● Instructions to follow
Find the word "Περπατούρες" below. Copy each line that has it.

● Dataset entries
= = = = = = =

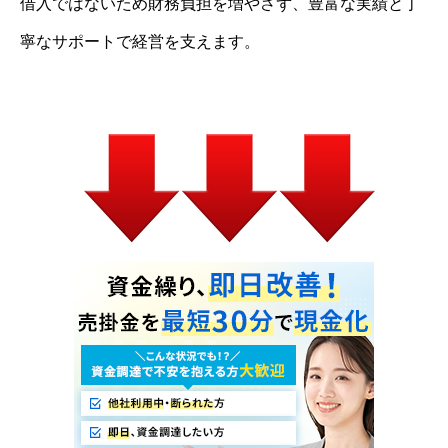
借入ではないため財務負担を増やさず、豊富な実績と丁
寧なサポートで経営を支えます。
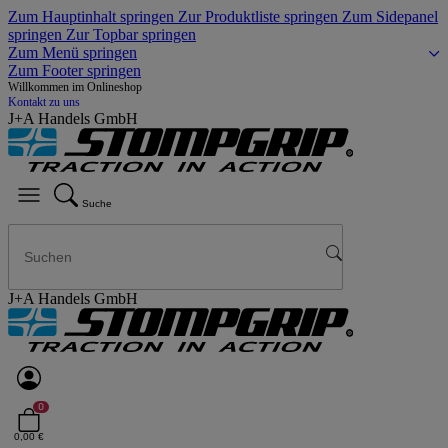
Zum Hauptinhalt springen
Zur Produktliste springen
Zum Sidepanel
springen
Zur Topbar springen
Zum Menü springen
Zum Footer springen
Willkommen im Onlineshop
Kontakt zu uns
J+A Handels GmbH
Suche
J+A Handels GmbH
0
0,00 €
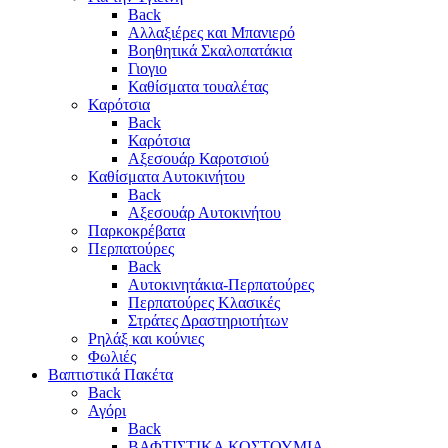
Back
Αλλαξιέρες και Μπανιερό
Βοηθητικά Σκαλοπατάκια
Γιογιο
Καθίσματα τουαλέτας
Καρότσια
Back
Καρότσια
Αξεσουάρ Καροτσιού
Καθίσματα Αυτοκινήτου
Back
Αξεσουάρ Αυτοκινήτου
Παρκοκρέβατα
Περπατούρες
Back
Αυτοκινητάκια-Περπατούρες
Περπατούρες Κλασικές
Στράτες Δραστηριοτήτων
Ρηλάξ και κούνιες
Φωλιές
Βαπτιστικά Πακέτα
Back
Αγόρι
Back
ΒΑΦΤΙΣΤΙΚΑ ΚΟΣΤΟΥΜΙΑ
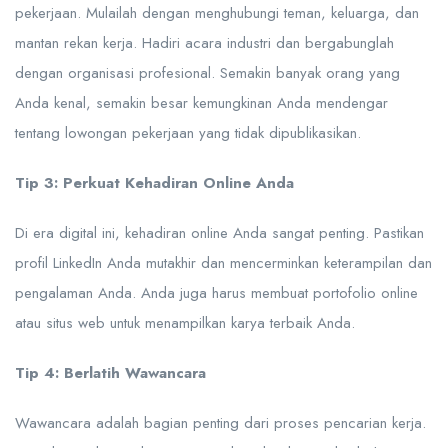
pekerjaan. Mulailah dengan menghubungi teman, keluarga, dan
mantan rekan kerja. Hadiri acara industri dan bergabunglah
dengan organisasi profesional. Semakin banyak orang yang
Anda kenal, semakin besar kemungkinan Anda mendengar
tentang lowongan pekerjaan yang tidak dipublikasikan.
Tip 3: Perkuat Kehadiran Online Anda
Di era digital ini, kehadiran online Anda sangat penting. Pastikan
profil LinkedIn Anda mutakhir dan mencerminkan keterampilan dan
pengalaman Anda. Anda juga harus membuat portofolio online
atau situs web untuk menampilkan karya terbaik Anda.
Tip 4: Berlatih Wawancara
Wawancara adalah bagian penting dari proses pencarian kerja.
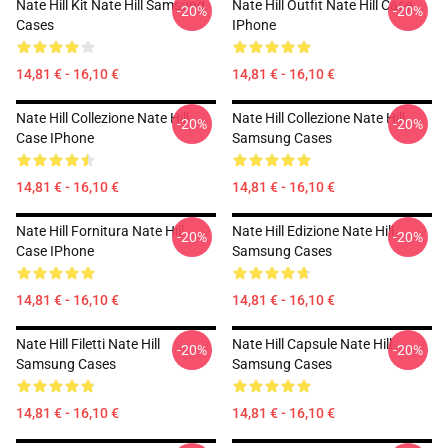
Nate Hill Kit Nate Hill Samsung
Nate Hill Outfit Nate Hill Case
-20%
-20%
Cases
IPhone
14,81 € - 16,10 €
14,81 € - 16,10 €
Nate Hill Collezione Nate Hill
Nate Hill Collezione Nate Hill
-20%
-20%
Case IPhone
Samsung Cases
14,81 € - 16,10 €
14,81 € - 16,10 €
Nate Hill Fornitura Nate Hill
Nate Hill Edizione Nate Hill
-20%
-20%
Case IPhone
Samsung Cases
14,81 € - 16,10 €
14,81 € - 16,10 €
Nate Hill Filetti Nate Hill
Nate Hill Capsule Nate Hill
-20%
-20%
Samsung Cases
Samsung Cases
14,81 € - 16,10 €
14,81 € - 16,10 €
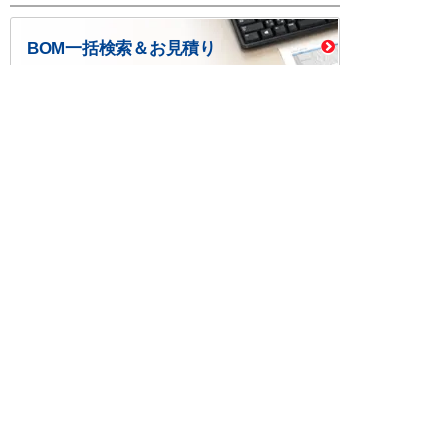
BOM一括検索＆お見積り
BOM作成ツール
口座開設・請求書
校費/公費で調達－
後払い
大学生協
つくる
ものづくり一貫サービス
R＆D・回路設計
基板設計・製造・実装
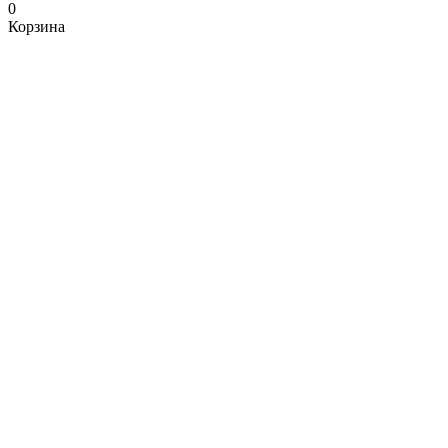
0
Корзина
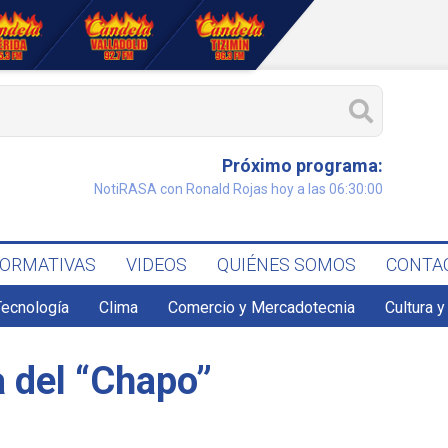
Próximo programa:
NotiRASA con Ronald Rojas hoy a las 06:30:00
FORMATIVAS
VIDEOS
QUIÉNES SOMOS
CONTA
Tecnología
Clima
Comercio y Mercadotecnia
Cultura y
 del “Chapo”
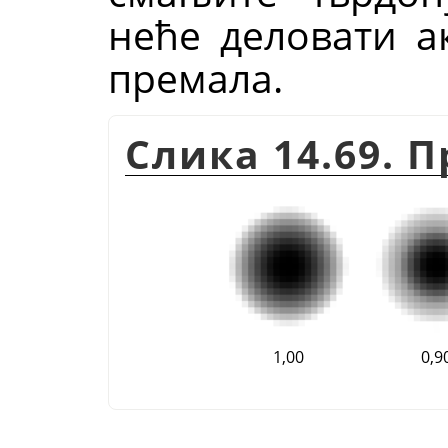
неће деловати а
премала.
Слика 14.69. 
1,00
0,9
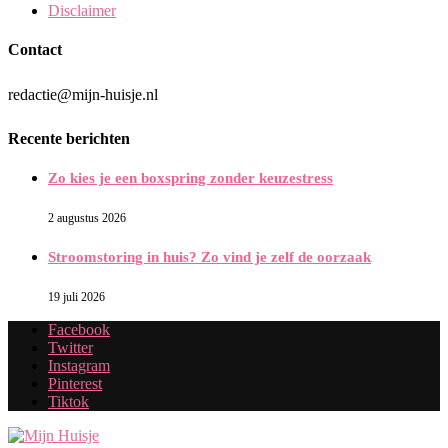
Disclaimer
Contact
redactie@mijn-huisje.nl
Recente berichten
Zo kies je een boxspring zonder keuzestress
2 augustus 2026
Stroomstoring in huis? Zo vind je zelf de oorzaak
19 juli 2026
Facebook
Twitter
Instagram
Pinterest
Tiktok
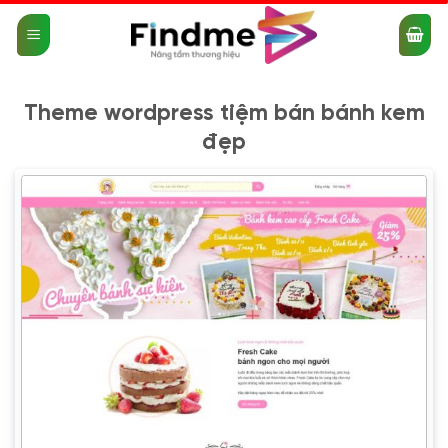
Bỏ
qua
nội
dung
Theme wordpress tiệm bán bánh kem
đẹp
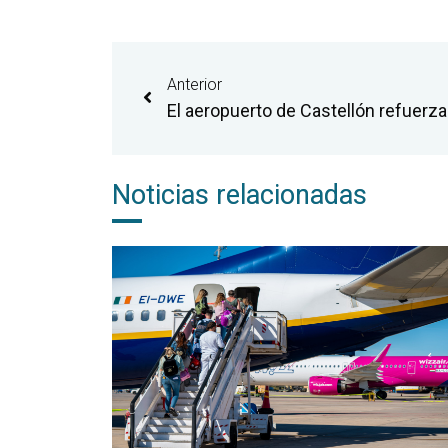
Anterior
Noticias relacionadas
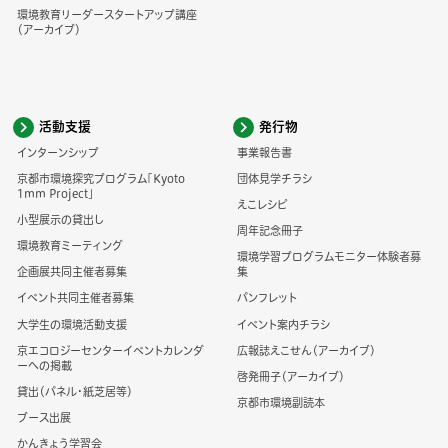
環境教育リーダースタートアップ講座
（アーカイブ）
活動支援
発行物
インターンシップ
事業報告書
京都市環境探究プログラム「Kyoto
団体見学チラシ
1mm Project」
えこレシピ
小型展示の貸出し
周年記念冊子
環境教育ミーティング
環境学習プログラムモニター体験者募
企画展共同主催者募集
集
イベント共同主催者募集
パンフレット
大学生の環境活動支援
イベント案内チラシ
京エコロジーセンターイベントカレンダ
広報誌えこせん（アーカイブ）
ーへの掲載
啓発冊子（アーカイブ）
貸出（パネル・紙芝居等）
京都市環境副読本
ブース出展
かんきょう学習会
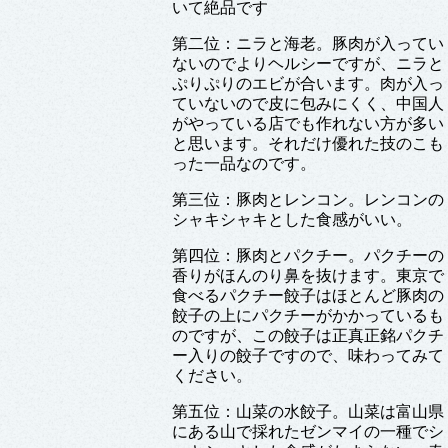
いて絶品です
第二位：ニラと海老。豚肉が入ってい
ないのでよりヘルシーですが、ニラと
ぷりぷりのエビが合います。肉が入っ
ていないので皮に包みにくく、中国人
がやっている店でも作れない方が多い
と思います。それだけ優れた技のこも
った一品なのです。
第三位：豚肉とレンコン。レンコンの
シャキシャキとした食感がいい。
第四位：豚肉とパクチー。パクチーの
香りがほんのり鼻を抜けます。東京で
食べるパクチー餃子はほとんど豚肉の
餃子の上にパクチーがかかっているも
のですが、この餃子は正真正銘パクチ
ー入りの餃子ですので、味わってみて
ください。
第五位：山菜の水餃子。山菜は富山県
にある山で採れたゼンマイの一種でシ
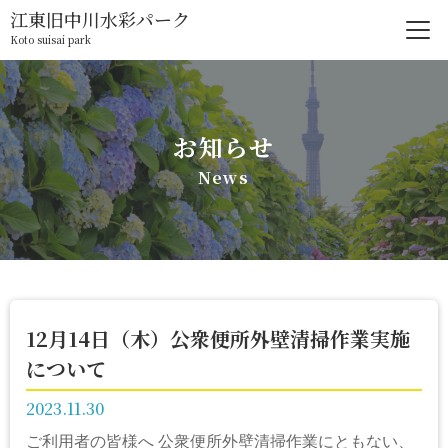
江東旧中川水彩パーク
Koto suisai park
お知らせ
News
12月14日（木）公衆便所外壁清掃作業実施
について
2023.11.30
ご利用者の皆様へ 公衆便所外壁清掃作業にともない、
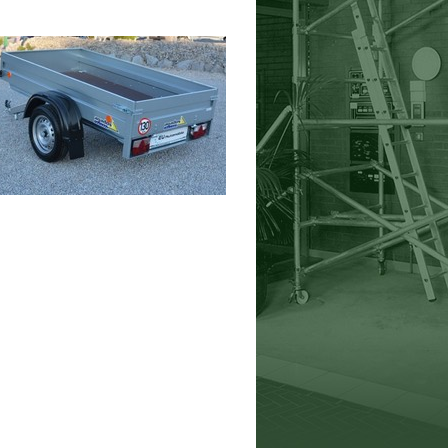
í?
ji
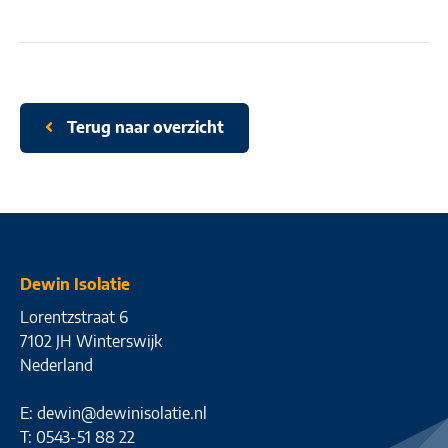
Terug naar overzicht
Dewin Isolatie
Lorentzstraat 6
7102 JH Winterswijk
Nederland
E:
dewin@dewinisolatie.nl
T: 0543-51 88 22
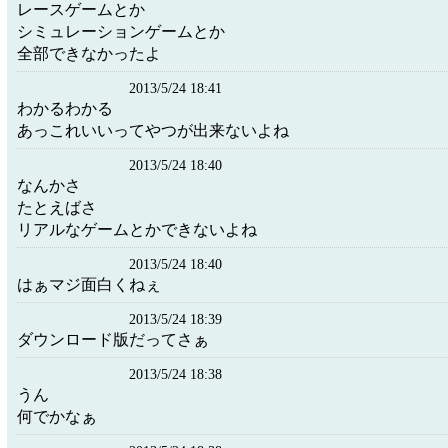
レースゲームとか
シミュレーションゲームとか
全部できなかったよ
2013/5/24 18:41
わかるわかる
あっこれいいってやつが出来ないよね
2013/5/24 18:40
なんかさ
たとえばさ
リアルなゲームとかできないよね
2013/5/24 18:40
はぁマジ面白くねぇ
2013/5/24 18:39
ダウンロード版だってさぁ
2013/5/24 18:38
うん
何でかなぁ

= = = = = = =

● Solution to this exercise
Περπατούρες
Αυτοκινητάκια-Περπατούρες
Περπατούρες Κλασικές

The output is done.